# Play Breakout using Deep Q-Learning

As an agent takes actions and moves through an environment, it learns to map the observed state of the environment to an action. An agent will choose an action in a given state based on a **Q-value**, which is a weighted reward based on the expected highest long-term reward. 

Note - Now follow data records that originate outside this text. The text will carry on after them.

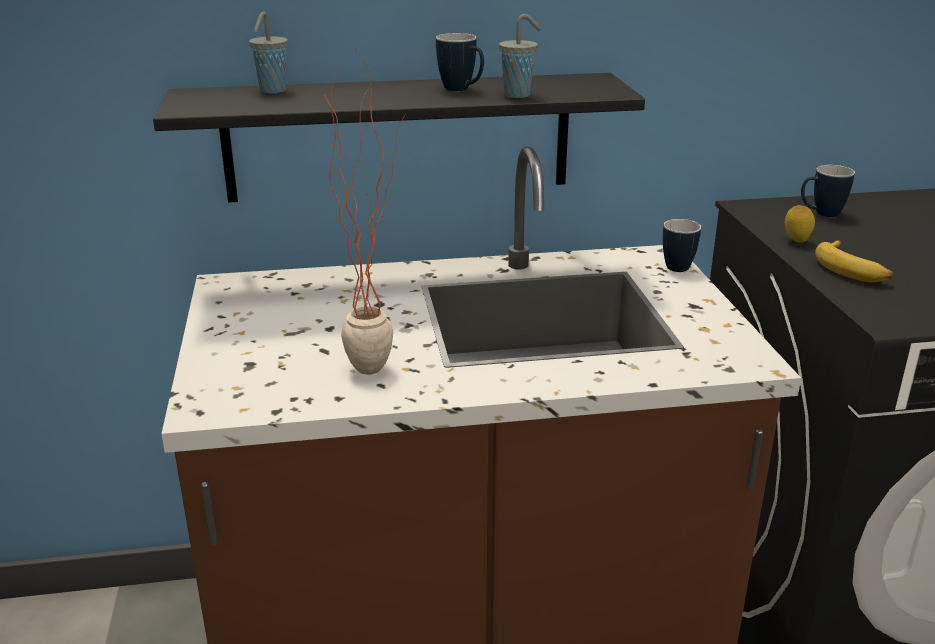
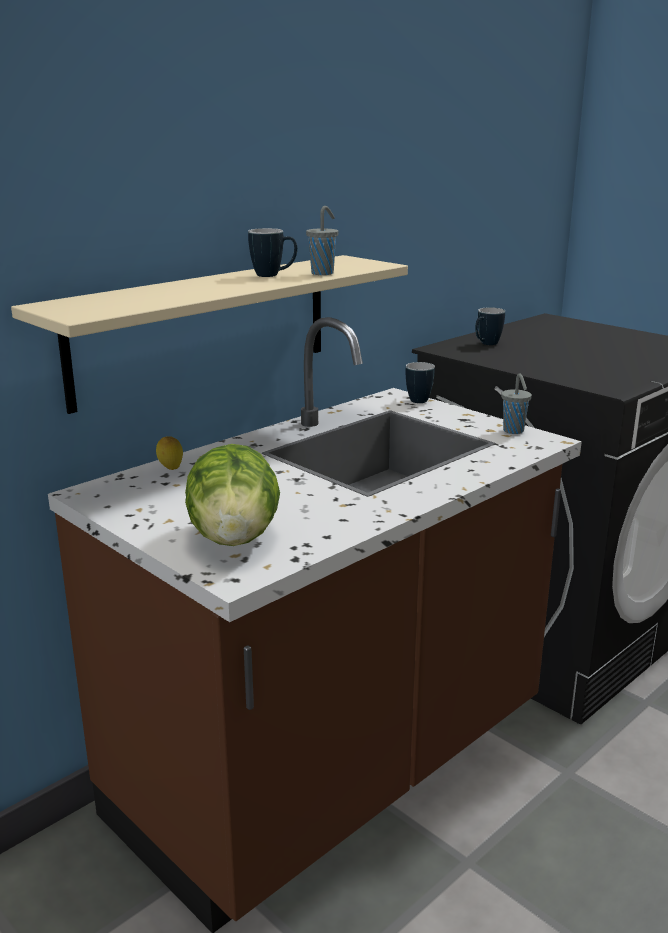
camera: 35 degrees left, 5 degrees down
(261, 370) = (234, 538): none -> lettuce
(272, 91) = (120, 295): grey cup -> grey cup (514, 431)
(378, 363) = (317, 507): potted plant -> none
(398, 137) = (204, 328): black shelf -> beige shelf
(796, 241) = (499, 361): lemon -> lemon (170, 469)
(852, 270) = (554, 369): banana -> none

A **Q-Learning Agent** learns to perform its task such that the recommended action **maximizes the potential future rewards**. This method is considered an *Off-Policy* method, meaning its Q values are updated assuming that the best action was chosen, even if the best action was not chosen.

## Import Dependencies

In [1]:
import gym

import numpy as np
import tensorflow as tf
import tensorflow.keras as ks

## Define Buffer class for Experience Replay

In this class we only have to define the buffer dimension that will limit the number of samples contained by the buffer. This limits the amount of memory required by the program and avoi problems.

In [2]:
class Buffer:
    
    def __init__(self, buffer_dim):
        
        self.buffer_dim = buffer_dim
        self.state_hist = []
        self.action_hist = []
        self.rewards_hist = []
        self.next_state_hist = []
        self.done_hist = []
    
    # Save a sample in the Buffer
    def save(self, state, action, reward, next_state, done):
        self.state_hist.append(state)
        self.action_hist.append(action)
        self.rewards_hist.append(reward)
        self.next_state_hist.append(next_state)
        self.done_hist.append(done)
        
        # Deleting the oldest sample
        if len(self.done_hist) > self.buffer_dim:
            del self.state_hist[0]
            del self.action_hist[0]
            del self.rewards_hist[0]
            del self.next_state_hist[0]
            del self.done_hist[0]
    
    # Get a batch of samples from the Buffer
    def sample(self, batch_size):
        indices = np.random.choice(range(len(self.done_hist)), size=batch_size)
        
        state_sample = np.array([self.state_hist[i] for i in indices])
        action_sample = [self.action_hist[i] for i in indices]
        reward_sample = [self.rewards_hist[i] for i in indices]
        next_state_sample = np.array([self.next_state_hist[i] for i in indices])
        done_sample = tf.convert_to_tensor([float(self.done_hist[i]) for i in indices])
        
        return state_sample, action_sample, reward_sample, next_state_sample, done_sample
    
    # Get the number of samples contained in the Buffer
    def n_samples(self):
        return len(self.done_hist)

## Define Convolutional Neural Network

This network **learns an approximation of the Q-table**, which is a mapping between the states and actions that an agent will take. For every state we'll have four actions, that can be taken. The environment provides the state, and the action is chosen by selecting the larger of the four Q-values predicted in the output layer.

In [3]:
def get_model(input_shape, num_actions):
    
    inputs = ks.layers.Input(input_shape)
    
    x = ks.layers.Conv2D(32, kernel_size=8, strides=4, activation='relu')(inputs)
    x = ks.layers.Conv2D(64, kernel_size=4, strides=2, activation='relu')(x)
    x = ks.layers.Conv2D(64, kernel_size=3, strides=1, activation='relu')(x)
    
    x = ks.layers.Flatten()(x)
    x = ks.layers.Dense(512, activation='relu')(x)
    outputs = ks.layers.Dense(num_actions, activation='linear')(x)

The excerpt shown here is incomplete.